2. The fluid must be experiencing streamline flow. Pick any point in the fluid. The infinitesimal fluid element at that point, at an instant in time, traveled along a certain path to arrive at that point in the fluid. In the case of streamline flow, every infinitesimal element of fluid that ever finds itself at that same point traveled the same path. (Streamline flow is the opposite of turbulent flow.)
3. The fluid must be non-viscous. This means that the fluid has no tendency to “stick to” either the sides of the pipe or to itself. (Molasses has high viscosity. Alcohol has low viscosity.)

Consider a pipe full of a fluid that is flowing through the pipe. In the most general case, the cross-sectional area of the pipe is not the same at all positions along the pipe and different parts of the pipe are at different elevations relative to an arbitrary, but fixed, reference level.

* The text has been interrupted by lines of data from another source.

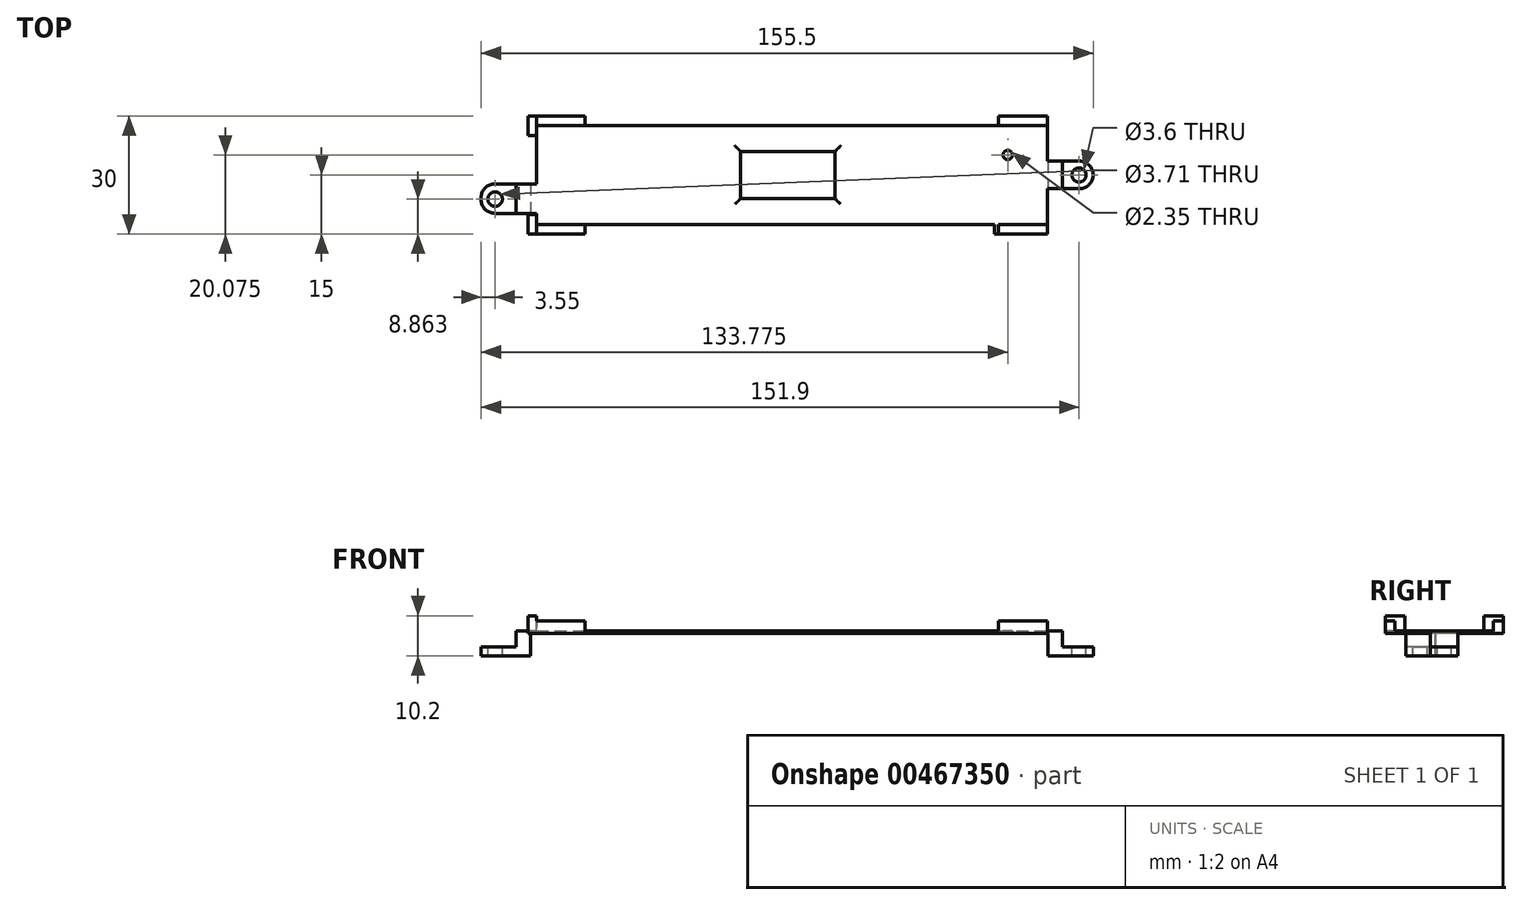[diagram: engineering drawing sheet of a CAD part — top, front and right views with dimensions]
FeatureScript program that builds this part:
annotation { "Feature Type Name" : "Feature", "Feature Type Description" : "" }
export const myFeature = defineFeature(function(context is Context, id is Id, definition is map)
    precondition{}
    {
        {
            var Q0;
            Q0=qCreatedBy(makeId("Top.planeOp"),FACE);
            var sketch = newSketch(context, id + "F0", { "sketchPlane" : qUnion([Q0])});
            skLineSegment(sketch, "E0.bottom", {"start": v(-66, 15) * mm, "end": v(-51.5, 15) * mm});
            skLineSegment(sketch, "E0.top", {"start": v(-66, -15) * mm, "end": v(-51.5, -15) * mm});
            skLineSegment(sketch, "E0.left", {"start": v(-66, 15) * mm, "end": v(-66, 10) * mm});
            skLineSegment(sketch, "E0.right", {"start": v(66, 15) * mm, "end": v(66, -15) * mm});
            skLineSegment(sketch, "E1.bottom", {"start": v(-51.5, 12.55) * mm, "end": v(53.5, 12.55) * mm});
            skLineSegment(sketch, "E1.top", {"start": v(-51.5, -12.55) * mm, "end": v(52.5, -12.55) * mm});
            skLineSegment(sketch, "E2", {"start": v(-51.5, 12.55) * mm, "end": v(-51.5, 15) * mm});
            skLineSegment(sketch, "E3", {"start": v(-51.5, -12.55) * mm, "end": v(-51.5, -15) * mm});
            skLineSegment(sketch, "E4", {"start": v(52.5, -12.55) * mm, "end": v(52.5, -15) * mm});
            skLineSegment(sketch, "E5", {"start": v(53.5, 12.55) * mm, "end": v(53.5, 15) * mm});
            skLineSegment(sketch, "E6.trimOffspring", {"start": v(52.5, -15) * mm, "end": v(66, -15) * mm});
            skLineSegment(sketch, "E7.trimOffspring", {"start": v(53.5, 15) * mm, "end": v(66, 15) * mm});
            skLineSegment(sketch, "E8.bottom", {"start": v(-12, 6) * mm, "end": v(12, 6) * mm});
            skLineSegment(sketch, "E8.top", {"start": v(-12, -6) * mm, "end": v(12, -6) * mm});
            skLineSegment(sketch, "E8.left", {"start": v(-12, 6) * mm, "end": v(-12, -6) * mm});
            skLineSegment(sketch, "E8.right", {"start": v(12, 6) * mm, "end": v(12, -6) * mm});
            skLineSegment(sketch, "E9.bottom", {"start": v(-66, 10) * mm, "end": v(-63.8, 10) * mm});
            skLineSegment(sketch, "E9.top", {"start": v(-66, -10) * mm, "end": v(-63.8, -10) * mm});
            skLineSegment(sketch, "E9.right", {"start": v(-63.8, 10) * mm, "end": v(-63.8, -10) * mm});
            skLineSegment(sketch, "E10.trimOffspring", {"start": v(-66, -10) * mm, "end": v(-66, -15) * mm});
            skSolve(sketch);
        }
        {
            var Q0;
            Q0 = qSketchRegion(id + "F0", true);
            extrude(context, id + "F1", {"entities" : qUnion([Q0]), "depth" : 4.5 * mm});
        }
        {
            var Q0;
            Q0=makeQuery(id+"F1.opExtrude","CAP_FACE",FACE,{"disambiguationData":[OSD([sQuery(id+"F0.wireOp",EDGE,"E0.bottom"),sQuery(id+"F0.wireOp",EDGE,"E0.top"),sQuery(id+"F0.wireOp",EDGE,"E0.left"),sQuery(id+"F0.wireOp",EDGE,"E0.right"),sQuery(id+"F0.wireOp",EDGE,"E1.bottom"),sQuery(id+"F0.wireOp",EDGE,"E1.top"),sQuery(id+"F0.wireOp",EDGE,"E2"),sQuery(id+"F0.wireOp",EDGE,"E3"),sQuery(id+"F0.wireOp",EDGE,"E4"),sQuery(id+"F0.wireOp",EDGE,"E5"),sQuery(id+"F0.wireOp",EDGE,"E6.trimOffspring"),sQuery(id+"F0.wireOp",EDGE,"E7.trimOffspring"),sQuery(id+"F0.wireOp",EDGE,"E8.bottom"),sQuery(id+"F0.wireOp",EDGE,"E8.top"),sQuery(id+"F0.wireOp",EDGE,"E8.left"),sQuery(id+"F0.wireOp",EDGE,"E8.right")])],"isStart":false});
            var sketch = newSketch(context, id + "F2", { "sketchPlane" : qUnion([Q0])});
            skLineSegment(sketch, "E11.bottom", {"start": v(-63.8, 17.54) * mm, "end": v(70.25, 17.54) * mm});
            skLineSegment(sketch, "E11.top", {"start": v(-63.8, -19.78) * mm, "end": v(70.25, -19.78) * mm});
            skLineSegment(sketch, "E11.left", {"start": v(-63.8, 17.54) * mm, "end": v(-63.8, -19.78) * mm});
            skLineSegment(sketch, "E11.right", {"start": v(70.25, 17.54) * mm, "end": v(70.25, -19.78) * mm});
            skSolve(sketch);
        }
        {
            var Q0;
            Q0 = qSketchRegion(id + "F2", true);
            extrude(context, id + "F3", {"entities" : qUnion([Q0]), "operationType" : NewBodyOperationType.REMOVE, "oppositeDirection" : true, "depth" : 1.3 * mm});
        }
        {
            var Q0;
            Q0=makeQuery(id+"F3.boolean.opBoolean","COPY",FACE,{"derivedFrom":makeQuery(id+"F3.opExtrude","CAP_FACE",FACE,{"disambiguationData":[OSD([sQuery(id+"F2.wireOp",EDGE,"E11.bottom"),sQuery(id+"F2.wireOp",EDGE,"E11.top"),sQuery(id+"F2.wireOp",EDGE,"E11.left"),sQuery(id+"F2.wireOp",EDGE,"E11.right")])],"isStart":false})});
            var sketch = newSketch(context, id + "F4", { "sketchPlane" : qUnion([Q0])});
            skLineSegment(sketch, "E12.top", {"start": v(-63.8, -12.55) * mm, "end": v(-51.5, -12.55) * mm});
            skLineSegment(sketch, "E12.left", {"start": v(-63.8, 12.5) * mm, "end": v(-63.8, -12.55) * mm});
            skLineSegment(sketch, "E12.right", {"start": v(68.76, 12.5) * mm, "end": v(68.76, -12.55) * mm});
            skLineSegment(sketch, "E13.top", {"start": v(-51.5, 21.08) * mm, "end": v(53.5, 21.08) * mm});
            skLineSegment(sketch, "E13.left", {"start": v(-51.5, 12.55) * mm, "end": v(-51.5, 21.08) * mm});
            skLineSegment(sketch, "E13.right", {"start": v(53.5, 12.55) * mm, "end": v(53.5, 21.08) * mm});
            skLineSegment(sketch, "E14.top", {"start": v(-51.5, -30.05) * mm, "end": v(53.5, -30.05) * mm});
            skLineSegment(sketch, "E14.left", {"start": v(-51.5, -12.55) * mm, "end": v(-51.5, -30.05) * mm});
            skLineSegment(sketch, "E14.right", {"start": v(53.5, -12.55) * mm, "end": v(53.5, -30.05) * mm});
            skLineSegment(sketch, "E15.trimOffspring", {"start": v(53.5, -12.55) * mm, "end": v(68.76, -12.55) * mm});
            skLineSegment(sketch, "E16", {"start": v(-51.5, 12.55) * mm, "end": v(-63.8, 12.5) * mm});
            skLineSegment(sketch, "E17", {"start": v(68.76, 12.5) * mm, "end": v(53.5, 12.55) * mm});
            skSolve(sketch);
        }
        {
            var Q0;
            Q0 = qSketchRegion(id + "F4", true);
            extrude(context, id + "F5", {"entities" : qUnion([Q0]), "operationType" : NewBodyOperationType.REMOVE, "oppositeDirection" : true, "depth" : 2.6 * mm});
        }
        {
            var Q0;
            Q0=makeQuery(id+"F5.boolean.opBoolean","COPY",FACE,{"derivedFrom":makeQuery(id+"F5.opExtrude","CAP_FACE",FACE,{"disambiguationData":[OSD([sQuery(id+"F4.wireOp",EDGE,"E12.bottom"),sQuery(id+"F4.wireOp",EDGE,"E12.top"),sQuery(id+"F4.wireOp",EDGE,"E12.left"),sQuery(id+"F4.wireOp",EDGE,"E12.right")])],"isStart":false})});
            var sketch = newSketch(context, id + "F6", { "sketchPlane" : qUnion([Q0])});
            skLineSegment(sketch, "E18.bottom", {"start": v(66, -3.5) * mm, "end": v(74.1, -3.5) * mm});
            skLineSegment(sketch, "E18.top", {"start": v(66, 3.5) * mm, "end": v(74.1, 3.5) * mm});
            skLineSegment(sketch, "E18.left", {"start": v(66, -3.5) * mm, "end": v(66, 3.5) * mm});
            skLineSegment(sketch, "E18.right", {"start": v(77.6, 0) * mm, "end": v(77.6, 0) * mm});
            skCircle(sketch, "E19", {"center": v(74, 0) * mm, "radius": 1.8 * mm});
            skPoint(sketch, "E20.visualSharp", {"position": v(77.6, -3.5) * mm});
            skArc(sketch, "E20.filletArc", {"start": v(74.1, -3.5) * mm, "mid": v(76.57, -2.47) * mm, "end": v(77.6, 0) * mm});
            skPoint(sketch, "E21.visualSharp", {"position": v(77.6, 3.5) * mm});
            skArc(sketch, "E21.filletArc", {"start": v(77.6, 0) * mm, "mid": v(76.57, 2.47) * mm, "end": v(74.1, 3.5) * mm});
            skLineSegment(sketch, "E22.bottom", {"start": v(-63.8, -9.75) * mm, "end": v(-74.4, -9.75) * mm});
            skLineSegment(sketch, "E22.top", {"start": v(-63.8, -2.25) * mm, "end": v(-74.4, -2.25) * mm});
            skLineSegment(sketch, "E22.left", {"start": v(-63.8, -9.75) * mm, "end": v(-63.8, -2.25) * mm});
            skLineSegment(sketch, "E22.right", {"start": v(-77.9, -6.25) * mm, "end": v(-77.9, -5.75) * mm});
            skCircle(sketch, "E23", {"center": v(-74.35, -6.14) * mm, "radius": 1.85 * mm});
            skPoint(sketch, "E24.visualSharp", {"position": v(-77.9, -9.75) * mm});
            skArc(sketch, "E24.filletArc", {"start": v(-77.9, -6.25) * mm, "mid": v(-76.87, -8.72) * mm, "end": v(-74.4, -9.75) * mm});
            skPoint(sketch, "E25.visualSharp", {"position": v(-77.9, -2.25) * mm});
            skArc(sketch, "E25.filletArc", {"start": v(-74.4, -2.25) * mm, "mid": v(-76.87, -3.28) * mm, "end": v(-77.9, -5.75) * mm});
            skSolve(sketch);
        }
        {
            var Q0;
            Q0 = qSketchRegion(id + "F6", true);
            extrude(context, id + "F7", {"entities" : qUnion([Q0]), "operationType" : NewBodyOperationType.ADD, "oppositeDirection" : true, "depth" : 6.3 * mm});
        }
        {
            var Q0;
            Q0=makeQuery(id+"F7.opExtrude","CAP_FACE",FACE,{"disambiguationData":[OSD([sQuery(id+"F6.wireOp",EDGE,"E22.bottom"),sQuery(id+"F6.wireOp",EDGE,"E22.top"),sQuery(id+"F6.wireOp",EDGE,"E22.left"),sQuery(id+"F6.wireOp",EDGE,"E23"),sQuery(id+"F6.wireOp",EDGE,"E24.filletArc"),sQuery(id+"F6.wireOp",EDGE,"E25.filletArc")])],"isStart":false});
            var sketch = newSketch(context, id + "F8", { "sketchPlane" : qUnion([Q0])});
            skLineSegment(sketch, "E26.bottom", {"start": v(66.1, -31.39) * mm, "end": v(-65.37, -31.39) * mm});
            skLineSegment(sketch, "E26.top", {"start": v(66.1, 26.27) * mm, "end": v(-65.37, 26.27) * mm});
            skLineSegment(sketch, "E26.left", {"start": v(66.1, -31.39) * mm, "end": v(66.1, 26.27) * mm});
            skLineSegment(sketch, "E26.right", {"start": v(-65.37, -31.39) * mm, "end": v(-65.37, 26.27) * mm});
            skSolve(sketch);
        }
        {
            var Q0;
            Q0 = qSketchRegion(id + "F8", true);
            var Q1;
            Q1=makeQuery(id+"F1.opExtrude","CAP_FACE",FACE,{"disambiguationData":[OSD([sQuery(id+"F0.wireOp",EDGE,"E0.bottom"),sQuery(id+"F0.wireOp",EDGE,"E0.top"),sQuery(id+"F0.wireOp",EDGE,"E0.left"),sQuery(id+"F0.wireOp",EDGE,"E0.right"),sQuery(id+"F0.wireOp",EDGE,"E1.bottom"),sQuery(id+"F0.wireOp",EDGE,"E1.top"),sQuery(id+"F0.wireOp",EDGE,"E2"),sQuery(id+"F0.wireOp",EDGE,"E3"),sQuery(id+"F0.wireOp",EDGE,"E4"),sQuery(id+"F0.wireOp",EDGE,"E5"),sQuery(id+"F0.wireOp",EDGE,"E6.trimOffspring"),sQuery(id+"F0.wireOp",EDGE,"E7.trimOffspring"),sQuery(id+"F0.wireOp",EDGE,"E8.bottom"),sQuery(id+"F0.wireOp",EDGE,"E8.top"),sQuery(id+"F0.wireOp",EDGE,"E8.left"),sQuery(id+"F0.wireOp",EDGE,"E8.right"),sQuery(id+"F0.wireOp",EDGE,"E9.bottom"),sQuery(id+"F0.wireOp",EDGE,"E9.top"),sQuery(id+"F0.wireOp",EDGE,"E9.right"),sQuery(id+"F0.wireOp",EDGE,"E10.trimOffspring")])],"isStart":true});
            extrude(context, id + "F9", {"entities" : qUnion([Q0]), "operationType" : NewBodyOperationType.REMOVE, "endBound" : BoundingType.UP_TO_SURFACE, "oppositeDirection" : true, "endBoundEntityFace" : qUnion([Q1]), "depth" : 25 * mm});
        }
        {
            var Q0;
            {var subQ0=sQuery(id+"F0.wireOp",EDGE,"E10.trimOffspring");var subQ1=sQuery(id+"F0.wireOp",EDGE,"E9.right");var subQ2=sQuery(id+"F0.wireOp",EDGE,"E9.top");var subQ3=sQuery(id+"F0.wireOp",EDGE,"E9.bottom");var subQ4=sQuery(id+"F0.wireOp",EDGE,"E8.right");var subQ5=sQuery(id+"F0.wireOp",EDGE,"E8.left");var subQ6=sQuery(id+"F0.wireOp",EDGE,"E8.top");var subQ7=sQuery(id+"F0.wireOp",EDGE,"E8.bottom");var subQ8=sQuery(id+"F0.wireOp",EDGE,"E7.trimOffspring");var subQ9=sQuery(id+"F0.wireOp",EDGE,"E6.trimOffspring");var subQ10=sQuery(id+"F0.wireOp",EDGE,"E5");var subQ11=sQuery(id+"F0.wireOp",EDGE,"E4");var subQ12=sQuery(id+"F0.wireOp",EDGE,"E3");var subQ13=sQuery(id+"F0.wireOp",EDGE,"E2");var subQ14=sQuery(id+"F0.wireOp",EDGE,"E1.top");var subQ15=sQuery(id+"F0.wireOp",EDGE,"E1.bottom");var subQ16=sQuery(id+"F0.wireOp",EDGE,"E0.right");var subQ17=sQuery(id+"F0.wireOp",EDGE,"E0.left");var subQ18=sQuery(id+"F0.wireOp",EDGE,"E0.top");var subQ19=sQuery(id+"F0.wireOp",EDGE,"E0.bottom");Q0=makeQuery(id+"F9.boolean.opBoolean","MERGE",FACE,{"derivedFrom":[makeQuery(id+"F1.opExtrude","CAP_FACE",FACE,{"disambiguationData":[OSD([subQ19,subQ18,subQ17,subQ16,subQ15,subQ14,subQ13,subQ12,subQ11,subQ10,subQ9,subQ8,subQ7,subQ6,subQ5,subQ4,subQ3,subQ2,subQ1,subQ0])],"isStart":true}),makeQuery(id+"F9.opExtrude","CAP_FACE",FACE,{"disambiguationData":[OSD([subQ19,subQ18,subQ17,subQ16,subQ15,subQ14,subQ13,subQ12,subQ11,subQ10,subQ9,subQ8,subQ7,subQ6,subQ5,subQ4,subQ3,subQ2,subQ1,subQ0])],"isStart":false})]});}
            var sketch = newSketch(context, id + "F10", { "sketchPlane" : qUnion([Q0])});
            skCircle(sketch, "E27", {"center": v(55.88, -5.07) * mm, "radius": 1.18 * mm});
            skSolve(sketch);
        }
        {
            var Q0;
            Q0 = qSketchRegion(id + "F10", true);
            extrude(context, id + "F11", {"entities" : qUnion([Q0]), "operationType" : NewBodyOperationType.REMOVE, "oppositeDirection" : true, "depth" : 2 * mm});
        }
        {
            var Q0;
            Q0=makeQuery(id+"F7.boolean.opBoolean","MERGE",FACE,{"derivedFrom":[makeQuery(id+"F5.boolean.opBoolean","COPY",FACE,{"derivedFrom":makeQuery(id+"F5.opExtrude","CAP_FACE",FACE,{"disambiguationData":[OSD([sQuery(id+"F4.wireOp",EDGE,"E12.bottom"),sQuery(id+"F4.wireOp",EDGE,"E12.top"),sQuery(id+"F4.wireOp",EDGE,"E12.left"),sQuery(id+"F4.wireOp",EDGE,"E12.right")])],"isStart":false})}),makeQuery(id+"F7.opExtrude","CAP_FACE",FACE,{"disambiguationData":[OSD([sQuery(id+"F6.wireOp",EDGE,"E18.bottom"),sQuery(id+"F6.wireOp",EDGE,"E18.top"),sQuery(id+"F6.wireOp",EDGE,"E18.left"),sQuery(id+"F6.wireOp",EDGE,"E19"),sQuery(id+"F6.wireOp",EDGE,"E20.filletArc"),sQuery(id+"F6.wireOp",EDGE,"E21.filletArc")])],"isStart":true}),makeQuery(id+"F7.opExtrude","CAP_FACE",FACE,{"disambiguationData":[OSD([sQuery(id+"F6.wireOp",EDGE,"E22.bottom"),sQuery(id+"F6.wireOp",EDGE,"E22.top"),sQuery(id+"F6.wireOp",EDGE,"E22.left"),sQuery(id+"F6.wireOp",EDGE,"E23"),sQuery(id+"F6.wireOp",EDGE,"E24.filletArc"),sQuery(id+"F6.wireOp",EDGE,"E25.filletArc")])],"isStart":true})]});
            var sketch = newSketch(context, id + "F12", { "sketchPlane" : qUnion([Q0])});
            skLineSegment(sketch, "E28.bottom", {"start": v(-83.88, 15.75) * mm, "end": v(-69.02, 15.75) * mm});
            skLineSegment(sketch, "E28.top", {"start": v(-83.88, -17.96) * mm, "end": v(-69.02, -17.96) * mm});
            skLineSegment(sketch, "E28.left", {"start": v(-83.88, 15.75) * mm, "end": v(-83.88, -17.96) * mm});
            skLineSegment(sketch, "E28.right", {"start": v(-69.02, 15.75) * mm, "end": v(-69.02, -17.96) * mm});
            skLineSegment(sketch, "E29.bottom", {"start": v(69.75, 10.9) * mm, "end": v(85.4, 10.9) * mm});
            skLineSegment(sketch, "E29.top", {"start": v(69.75, -13.4) * mm, "end": v(85.4, -13.4) * mm});
            skLineSegment(sketch, "E29.left", {"start": v(69.75, 10.9) * mm, "end": v(69.75, -13.4) * mm});
            skLineSegment(sketch, "E29.right", {"start": v(85.4, 10.9) * mm, "end": v(85.4, -13.4) * mm});
            skSolve(sketch);
        }
        {
            var Q0;
            Q0=makeQuery(id+"F12.imprint","IMPRINT",FACE,{"disambiguationData":[TD([[makeQuery(id+"F12.imprint","IMPRINT",EDGE,{"derivedFrom":makeQuery(id+"F7.opExtrude","CAP_EDGE",EDGE,{"disambiguationData":[OSD([sQuery(id+"F6.wireOp",EDGE,"E23")])],"isStart":true})}),-1.0]])]});
            var Q1;
            Q1=makeQuery(id+"F12.imprint","IMPRINT",FACE,{"disambiguationData":[TD([[makeQuery(id+"F12.imprint","IMPRINT",EDGE,{"derivedFrom":makeQuery(id+"F7.opExtrude","CAP_EDGE",EDGE,{"disambiguationData":[OSD([sQuery(id+"F6.wireOp",EDGE,"E19")])],"isStart":true})}),-1.0]])]});
            extrude(context, id + "F13", {"entities" : qUnion([Q0, Q1]), "operationType" : NewBodyOperationType.REMOVE, "oppositeDirection" : true, "depth" : 4 * mm});
        }
        {
            var Q0;
            Q0=makeQuery(id+"F5.boolean.opBoolean","INTERSECT",EDGE,{"derivedFrom":[makeQuery(id+"F1.opExtrude","SWEPT_FACE",FACE,{"disambiguationData":[OSD([sQuery(id+"F0.wireOp",EDGE,"E8.bottom")])]}),makeQuery(id+"F5.opExtrude","CAP_FACE",FACE,{"disambiguationData":[OSD([sQuery(id+"F4.wireOp",EDGE,"E12.bottom"),sQuery(id+"F4.wireOp",EDGE,"E12.top"),sQuery(id+"F4.wireOp",EDGE,"E12.left"),sQuery(id+"F4.wireOp",EDGE,"E12.right")])],"isStart":false})]});
            var Q1;
            Q1=makeQuery(id+"F5.boolean.opBoolean","INTERSECT",EDGE,{"derivedFrom":[makeQuery(id+"F1.opExtrude","SWEPT_FACE",FACE,{"disambiguationData":[OSD([sQuery(id+"F0.wireOp",EDGE,"E8.left")])]}),makeQuery(id+"F5.opExtrude","CAP_FACE",FACE,{"disambiguationData":[OSD([sQuery(id+"F4.wireOp",EDGE,"E12.bottom"),sQuery(id+"F4.wireOp",EDGE,"E12.top"),sQuery(id+"F4.wireOp",EDGE,"E12.left"),sQuery(id+"F4.wireOp",EDGE,"E12.right")])],"isStart":false})]});
            var Q2;
            Q2=makeQuery(id+"F5.boolean.opBoolean","INTERSECT",EDGE,{"derivedFrom":[makeQuery(id+"F1.opExtrude","SWEPT_FACE",FACE,{"disambiguationData":[OSD([sQuery(id+"F0.wireOp",EDGE,"E8.top")])]}),makeQuery(id+"F5.opExtrude","CAP_FACE",FACE,{"disambiguationData":[OSD([sQuery(id+"F4.wireOp",EDGE,"E12.bottom"),sQuery(id+"F4.wireOp",EDGE,"E12.top"),sQuery(id+"F4.wireOp",EDGE,"E12.left"),sQuery(id+"F4.wireOp",EDGE,"E12.right")])],"isStart":false})]});
            var Q3;
            Q3=makeQuery(id+"F5.boolean.opBoolean","INTERSECT",EDGE,{"derivedFrom":[makeQuery(id+"F1.opExtrude","SWEPT_FACE",FACE,{"disambiguationData":[OSD([sQuery(id+"F0.wireOp",EDGE,"E8.right")])]}),makeQuery(id+"F5.opExtrude","CAP_FACE",FACE,{"disambiguationData":[OSD([sQuery(id+"F4.wireOp",EDGE,"E12.bottom"),sQuery(id+"F4.wireOp",EDGE,"E12.top"),sQuery(id+"F4.wireOp",EDGE,"E12.left"),sQuery(id+"F4.wireOp",EDGE,"E12.right")])],"isStart":false})]});
            fillet(context, id + "F14", {"entities" : qUnion([Q0, Q1, Q2, Q3]), "radius" : 2 * mm, "tangentPropagation" : true, "allowEdgeOverflow" : false});
        }
    });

Pick any two positions along the pipe, e.g. positions 1 and 2 in the diagram above. (You already know that, in accord with the continuity principle, $$A_1v_1 =A_2v_2$$.) Consider the following unnamed sum of terms:

$P+\frac{1}{2} \varrho \space v^2+\varrho gh$

where, at the position under consideration:

• $$P$$ is the pressure of the fluid,
• $$\varrho$$ (the Greek letter rho) is the density of the fluid,
• $$v$$ is the magnitude of the velocity of the fluid,
• $$g=9.80 \frac{N}{kg}$$ is the near-surface magnitude of the earth’s gravitational field, and
• $$h$$ is the elevation, relative to a fixed reference level, of the position in the pipe.

The Bernoulli Principle states that this unnamed sum of terms has the same value at each and every position along the pipe. Bernoulli’s equation is typically written:

$P+\frac{1}{2} \varrho \space v^2+\varrho gh=\mbox{constant}\label{34-6}$

but to use it, you have to pick two positions along the pipe and write an equation stating that the value of the unnamed sum of terms is the same at one of the positions as it is at the other.

$P_1+\frac{1}{2} \varrho \space v_1^2+\varrho gh_1=P_2+\frac{1}{2} \varrho \space v_2^2+\varrho gh_2 \label{34-7}$

A particularly interesting characteristic of fluids is incorporated in this equation. Suppose positions 1 and 2 are at one and the same elevation as depicted in the following diagram:

Then $$h_1 = h_2$$ in equation $$\ref{34-7}$$ and equation $$\ref{34-7}$$ becomes:

$P_1+\frac{1}{2} \varrho \space v_1^2=P_2+\frac{1}{2} \varrho \space v_2^2$

Check it out. If $$v_2 > v_1$$ then $$P_2$$ must be less than $$P_1$$ in order for the equality to hold. This equation is saying that, where the velocity of the fluid is high, the pressure is low.